Sam 3 Mai - 18:15
Sous mes pieds la terre frémit. Une odeur fraîche de terre et de roche parvint à moi, me révélant ainsi l'identité de mon visiteur. Un Dieu. Que venait-il faire par ici, sinon venir me voir? Deux dieux ne pouvant presque jamais se rencontrer par hasard, puisqu'ils restent presque tout le temps dans leurs royaumes. Mais son royaume à lui est partout, je crois.
Nin Hursag. La colère sourde et maîtrisée, la force et la sombre patience de celui qui arrive toujours à ses fins. Le Dieu des forces telluriques, et de la Terre. Je crois que je n'ai jamais su grand-chose de lui, en quelques millénaires de cohabitation lointaine. Il faut dire qu'avant, quand j'étais encore à l'apogée de mon existence, il y avait mon frère. Il me suffisait.
Maintenant, il ne reste rien qu'une profonde réticence à m'attacher, une rancœur tenace, et la colère, par-dessus tout la colère, puissante et toxique, qui me possède tout entier. Je crois qu'à présent rien ne pourra jamais l'extirper de moi. Elle fera partie de la Lune et du temps, la colère. Les hommes le savent bien, eux qui profitent de l'ombre de la nuit pour extraire d'eux tout ce qui est honteux sous le juste regard du Jour. Leurs hontes, leurs désespoirs, leurs défaites, leurs actes les plus inavouables. Mais la Nuit n'est pas neutre, n'est pas muette, tout en haut il y a mon front lumineux, mon regard qui contemple toutes les bassesses de l'humanité.
Nous les Dieux sommes créés pour les humains, pour organiser et veiller leur vie. La plupart n'en sont plus très reconnaissants, aujourd'hui. Je ne leur en veux pas, c'était inéluctable. Notre âge d'or est loin, notre ire presque oubliée.
Mais pourquoi, pourquoi faut-il donc que la noirceur attire la noirceur, pourquoi faut-il que ma nuit soit tout entière dédiée à ce qu'on fait de pire? Pourquoi n'ai-je pas droit moi aussi à être attendu avec autant de ferveur que le Jour?
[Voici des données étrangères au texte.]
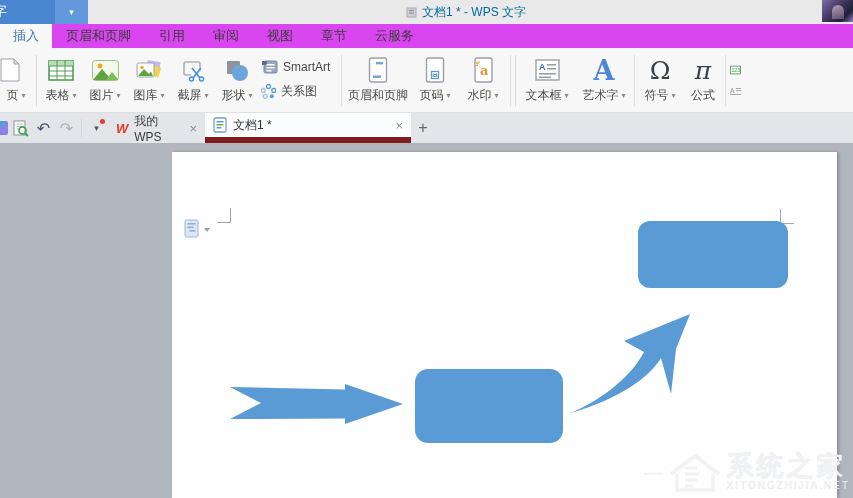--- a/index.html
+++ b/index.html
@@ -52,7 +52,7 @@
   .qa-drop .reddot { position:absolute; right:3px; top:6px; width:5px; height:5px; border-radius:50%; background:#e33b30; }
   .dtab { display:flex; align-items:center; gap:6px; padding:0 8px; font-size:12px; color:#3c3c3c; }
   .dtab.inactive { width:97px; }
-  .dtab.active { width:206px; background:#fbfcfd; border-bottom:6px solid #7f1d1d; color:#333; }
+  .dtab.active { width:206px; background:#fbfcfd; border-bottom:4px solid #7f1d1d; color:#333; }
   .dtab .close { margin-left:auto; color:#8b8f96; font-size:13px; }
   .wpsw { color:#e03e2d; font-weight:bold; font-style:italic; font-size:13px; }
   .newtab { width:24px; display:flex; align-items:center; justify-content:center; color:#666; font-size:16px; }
Qu'on arrête de parler de Lumière et d'espoir, qu'on n'attende pas les premières lueurs de l'aube avec tant d'impatience. Qu'on n'attende pas que mon frère haï me chasse au matin, lorsque le bonheur renaît.
Utu, pour cela je te hais.
Je frémis légèrement lorsque Nin Hursag s'arrêta à côté de moi. Devant nous, sous les froids rayons lunaires s'étendait une ville paisible, bercée par le murmure de son autoroute lointaine.
Que ne font-ils pas pour se rassurer...
-Bonsoir Nanna. Ou bonne nuit plutôt.Il sourit. Étrange être inusable que rien n'ébranle.
Bonne nuit? Amère nuit plutôt, comme toutes depuis bien longtemps.
Je vole au-dessus de tout, essayant de m'enivrer de ma puissance, pour cette nuit au moins, en attendant le retour de mon glorieux frère. Un sombre sourire croît sur mon visage à la vue de mon propre corps debout sur cette colline. Près de lui, un autre, légèrement plus grand et plus large, puissant et stable, aux fins dreadlocks flottant dans son dos. Deux Dieux cherchant du réconfort.
Peut-être plus semblables qu'on ne le pense.
Même si au fond, je le méprise pour ses actes. Lui, qui pourrait être si indépendant, s'inclinant devant Inanna, cédant à tous ses caprices? Minable.
Malgré tout, sa constance force le respect. Si mon frère avait été comme lui, on n'en serait pas là.
_Nin Hursag. Je me tournai vers lui, contemplant son visage délicat et sans âge.
Qu'est ce qui te fait quitter tes errances solitaires par une si belle nuit?
J'eus un sourire amer, une fois encore. Ne cesserai-je jamais d'entretenir cette rancœur?
Sans lui laisser le temps de répondre je me détournai de ses yeux si calmes et insupportables, perdant mon regard loin au-dessus de l'horizon, cherchant peut-être à apercevoir la lumière d'une étoile bien particulière. Je secouai doucement la tête.
_Pardonne mon amertume. Bonsoir, Nin Hursag. En quoi puis-je t'être utile ce soir?J'aimerais me souvenir de jours heureux passés dans ton domaine. Il ne me vient qu'une lumière diffuse qui tend à s'éteindre. Le bruit sourd d'un volcan qui s'éveille. Qu'apportes-tu avec toi?